Both weeping and fastigiate characters are therefore to be regarded as steps in a negative direction, and it is highly important that even such marked departures occur without transitions or intermediate forms. If these should occur, though ever so rarely, they would probably have been brought to notice, on account of the great prospect the numerous instances would offer. The fact that they are lacking, proves that the steps, though apparently great, are in reality to be considered as covering single units, that cannot be divided into smaller parts. Unfortunately we are still in the dark as to the question of the inheritance of these forms, since in most cases it is difficult to obtain pure seed.

We now consider the cases of the loss of superficial organs, of which the nectarines are example. These are smooth peaches, lacking the soft hairy down, that is a marked peculiarity of the true peaches. They occur in different [138] races of the peach. As early as the beginning of the past century, Gallesio described no less than eight subvarieties of nectarines, each related to a definite race of peach. Most of them reproduce themselves truly from seed, as is well known in this country concerning the clingstones, freestones and some other types. Nectarines have often varied, giving rise to new sorts, as in the case of the white nectarine and many others differing greatly in appearance and flavor. On the other hand it is to be remarked, that the trees do not differ in other respects and cannot be distinguished while young, the varietal mark being limited to the loss of the down on the fruit. Peaches have been known to produce nectarines, and nectarines to yield true peaches. Here we have another instance of positive and negative steps with reference to the same character, but I cannot withhold an expression of some doubt as to the possibility of crossing and subsequently splitting up of the hybrids as a more probable explanation of at least some of the cases quoted by various writers.

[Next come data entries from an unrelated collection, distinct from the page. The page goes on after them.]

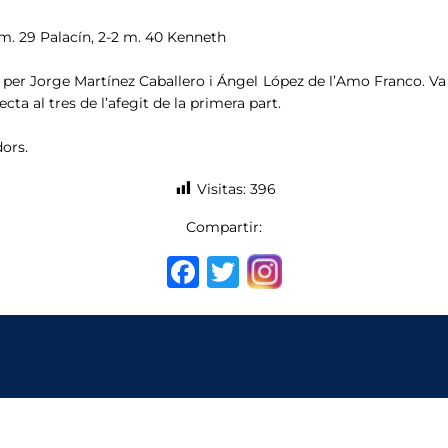
-1 m. 29 Palacín, 2-2 m. 40 Kenneth
tit per Jorge Martínez Caballero i Ángel López de l’Amo Franco. V
ecta al tres de l’afegit de la primera part.
ors.
Visitas:
396
Compartir:
F
T
a
w
c
it
e
te
b
r
o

Smooth or glabrous varieties often occur, and some of them have already been cited as instances of the multiplication of varietal names. Positive aberrations are rather rare, and are mostly restricted to a greater density of the [139] pubescence in some hairy species, as in Galeopsis Ladanum canescens, Lotus corniculatus hirsutus and so on. But Veronica scutellata is smooth and has a pubescent variety, and Cytisus prostratus and C. spinescens are each recorded to have a ciliate form.

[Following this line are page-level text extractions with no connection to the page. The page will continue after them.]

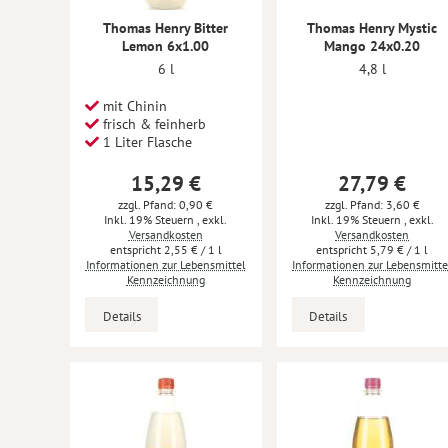
Thomas Henry Bitter
Thomas Henry Mystic
Lemon 6x1.00
Mango 24x0.20
6 l
4,8 l
mit Chinin
frisch & feinherb
1 Liter Flasche
15,29 €
27,79 €
zzgl. Pfand: 0,90 €
zzgl. Pfand: 3,60 €
Inkl. 19% Steuern
,
exkl.
Inkl. 19% Steuern
,
exkl.
Versandkosten
Versandkosten
2,55 €
/ 1 l
5,79 €
/ 1 l
Informationen zur Lebensmittel
Informationen zur Lebensmitte
Kennzeichnung
Kennzeichnung
Details
Details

Comparable with the occurrence and the lack of hairs, is the existence or deficiency of the glaucous effect in leaves, as is well known in the common Ricinus. Here the glaucous appearance is due to wax distributed in fine particles over the surface of the leaves, and in the green variety this wax is lacking. Other instances could be given as in the green varieties of Papaver alpinum and Rumex scutatus. No positive instances are recorded in this case.

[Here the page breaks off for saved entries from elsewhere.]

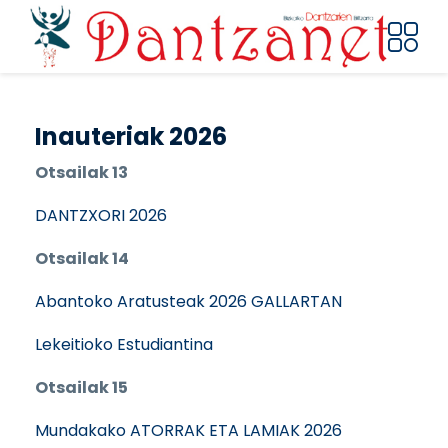
Pasar al contenido principal
Inauteriak 2026
Otsailak 13
DANTZXORI 2026
Otsailak 14
Abantoko Aratusteak 2026 GALLARTAN
Lekeitioko Estudiantina
Otsailak 15
Mundakako ATORRAK ETA LAMIAK 2026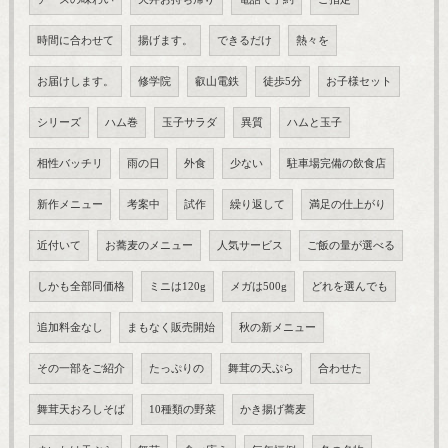
時間に合わせて
揚げます。
できるだけ
熱々を
お届けします。
修学院
叡山電鉄
徒歩5分
お子様セット
シリーズ
ハム巻
玉子サラダ
異質
ハムと玉子
相性バッチリ
雨の日
外食
少ない
駐車場完備の飲食店
新作メニュー
考案中
試作
繰り返して
満足の仕上がり
近付いて
お蕎麦のメニュー
人気サービス
ご飯の量が選べる
しかも全部同価格
ミニは120g
メガは500g
どれを選んでも
追加料金なし
まもなく販売開始
秋の新メニュー
その一部をご紹介
たっぷりの
舞茸の天ぷら
合わせた
舞茸天おろしそば
10種類の野菜
かき揚げ蕎麦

Spines and prickles may often disappear and give rise to unarmed and defenceless types. Of the thorn-apples both species, the whiteflowered Datura Stramonium and the purple D. Tatula have such varieties. Spinach has a variety called the "Dutch," which lacks the prickles of the fruit; it is a very old form and absolutely constant, as are also the thornless thorn-apples. Last year a very curious instance of a partial loss of prickles was discovered by Mr. Cockerell of East Las Vegas in New Mexico. It is a variety of the American cocklebur, often called sea-burdock, or the [140] hedgehog-burweed, a stout and common weed of the western states. Its Latin name is Xanthium canadense or X. commune and the form referred to is named by Mr. Cockerell, X. Wootoni, in honor of Professor E.o. Wooton who described the first collected specimens.